Los cuentos reunidos en Forastero en el matrimonio (Acantilado) nos devuelven al primer Kusturica, al de los años ochenta y noventa. A sus películas como Papá está en viaje de negocios y ¿Dolly, vuelve a casa? Los cuentos son pequeños episodios de una vida familiar, narrados con saltos temporales y quiebres cómicos de espacio; los diálogos no hacen avanzar la situación sino que la cortan y la montan. En todos los relatos hay un chico –alter ego del narrador– de una familia de clase media de Sarajevo, con tíos borrachines que le enseñan cómo hacerse una paja en una bañera, o mujeres que llevan a su hijo a la playa de Dubrovnik para mostrarse importantes.
Tomando como punto de partida a dos personajes (Braco y Azra), Kusturica regresa a un tema que es su tema: la pérdida de la inocencia.
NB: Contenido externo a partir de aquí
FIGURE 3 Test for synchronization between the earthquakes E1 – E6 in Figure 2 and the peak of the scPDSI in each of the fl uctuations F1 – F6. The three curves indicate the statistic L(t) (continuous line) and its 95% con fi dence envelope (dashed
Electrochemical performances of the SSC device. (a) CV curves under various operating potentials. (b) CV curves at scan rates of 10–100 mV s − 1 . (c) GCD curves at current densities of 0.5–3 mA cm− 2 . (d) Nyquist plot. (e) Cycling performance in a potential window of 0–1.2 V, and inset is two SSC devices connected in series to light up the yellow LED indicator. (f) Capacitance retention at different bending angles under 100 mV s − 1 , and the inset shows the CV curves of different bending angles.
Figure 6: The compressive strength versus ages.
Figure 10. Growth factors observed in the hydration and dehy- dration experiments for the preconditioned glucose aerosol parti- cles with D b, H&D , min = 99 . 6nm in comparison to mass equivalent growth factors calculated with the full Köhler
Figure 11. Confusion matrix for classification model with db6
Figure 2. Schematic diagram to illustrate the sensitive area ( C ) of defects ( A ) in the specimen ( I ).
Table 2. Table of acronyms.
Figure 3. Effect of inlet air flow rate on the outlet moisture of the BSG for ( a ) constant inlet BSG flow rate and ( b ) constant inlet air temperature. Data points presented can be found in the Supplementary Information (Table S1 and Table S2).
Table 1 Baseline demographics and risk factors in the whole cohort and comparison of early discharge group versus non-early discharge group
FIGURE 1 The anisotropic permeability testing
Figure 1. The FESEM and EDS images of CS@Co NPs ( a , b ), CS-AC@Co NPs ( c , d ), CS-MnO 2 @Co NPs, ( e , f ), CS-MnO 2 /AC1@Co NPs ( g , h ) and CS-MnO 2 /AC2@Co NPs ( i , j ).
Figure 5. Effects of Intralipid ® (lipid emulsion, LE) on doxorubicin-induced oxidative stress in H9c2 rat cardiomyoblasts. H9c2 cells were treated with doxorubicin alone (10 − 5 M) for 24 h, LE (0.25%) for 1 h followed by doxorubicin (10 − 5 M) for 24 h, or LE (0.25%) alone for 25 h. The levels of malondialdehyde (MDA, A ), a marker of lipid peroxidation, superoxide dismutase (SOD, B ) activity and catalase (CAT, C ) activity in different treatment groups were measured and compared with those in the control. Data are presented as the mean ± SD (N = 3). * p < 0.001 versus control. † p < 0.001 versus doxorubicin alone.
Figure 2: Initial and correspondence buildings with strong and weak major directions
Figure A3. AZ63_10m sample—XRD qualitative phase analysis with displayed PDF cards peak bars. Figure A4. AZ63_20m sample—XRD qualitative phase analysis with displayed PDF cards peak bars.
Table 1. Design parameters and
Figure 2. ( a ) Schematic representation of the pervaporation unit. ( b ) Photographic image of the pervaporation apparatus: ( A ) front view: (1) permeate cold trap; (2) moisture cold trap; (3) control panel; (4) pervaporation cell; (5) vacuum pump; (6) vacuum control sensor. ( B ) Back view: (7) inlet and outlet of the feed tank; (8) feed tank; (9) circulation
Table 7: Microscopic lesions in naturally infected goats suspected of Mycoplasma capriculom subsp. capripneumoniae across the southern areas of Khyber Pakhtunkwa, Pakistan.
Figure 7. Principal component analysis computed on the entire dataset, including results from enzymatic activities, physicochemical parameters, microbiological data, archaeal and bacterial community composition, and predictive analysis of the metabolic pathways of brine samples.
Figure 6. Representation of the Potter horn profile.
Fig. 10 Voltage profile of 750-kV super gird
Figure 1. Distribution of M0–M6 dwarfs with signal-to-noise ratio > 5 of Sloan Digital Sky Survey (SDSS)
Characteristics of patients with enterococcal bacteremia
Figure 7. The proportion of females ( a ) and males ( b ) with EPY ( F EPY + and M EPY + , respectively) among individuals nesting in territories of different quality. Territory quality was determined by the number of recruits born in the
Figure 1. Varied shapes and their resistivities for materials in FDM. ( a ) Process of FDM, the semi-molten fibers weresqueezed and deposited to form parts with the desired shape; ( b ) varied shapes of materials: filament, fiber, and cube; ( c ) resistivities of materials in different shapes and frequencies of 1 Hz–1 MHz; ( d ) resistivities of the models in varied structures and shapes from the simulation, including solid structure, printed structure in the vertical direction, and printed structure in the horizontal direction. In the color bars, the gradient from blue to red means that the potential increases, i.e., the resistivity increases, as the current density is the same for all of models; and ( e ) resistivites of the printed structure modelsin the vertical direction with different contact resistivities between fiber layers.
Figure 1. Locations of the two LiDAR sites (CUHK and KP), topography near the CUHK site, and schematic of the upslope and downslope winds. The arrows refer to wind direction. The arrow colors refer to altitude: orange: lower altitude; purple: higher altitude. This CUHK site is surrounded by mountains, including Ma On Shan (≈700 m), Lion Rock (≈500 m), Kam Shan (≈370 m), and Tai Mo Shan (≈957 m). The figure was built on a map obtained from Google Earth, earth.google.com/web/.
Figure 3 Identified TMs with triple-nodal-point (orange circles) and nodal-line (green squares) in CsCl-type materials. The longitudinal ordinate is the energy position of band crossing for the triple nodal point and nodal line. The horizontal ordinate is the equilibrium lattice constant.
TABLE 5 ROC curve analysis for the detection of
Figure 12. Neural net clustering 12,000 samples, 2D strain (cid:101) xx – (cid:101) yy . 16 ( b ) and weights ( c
Todas sus películas –con la excepción de Underground– indagan en el débil tránsito que emprende un chico hacia la madurez, y su resistencia. Así, regresa al primer amor, a la pregunta por lo que está bien y lo que está mal, a las primeras borracheras, al primer encuentro con la plata y su valor, a los secretos de una familia que condicionan los modos de relacionarse, a un contexto de guerra inminente que no pone por encima de sus vínculos ni sus afecciones. Con sus cuentos, Kusturica pone en cuestión, incluso, su propio lugar como “artista” (qué palabra tan pomposa y noventosa), y parece cerrar un largo proceso de inversión en donde, luego de tantos intentos fallidos y tanta errancia, vuelve a hacer lo que mejor le sale: sacarnos una carcajada en el medio de una tormenta de humo.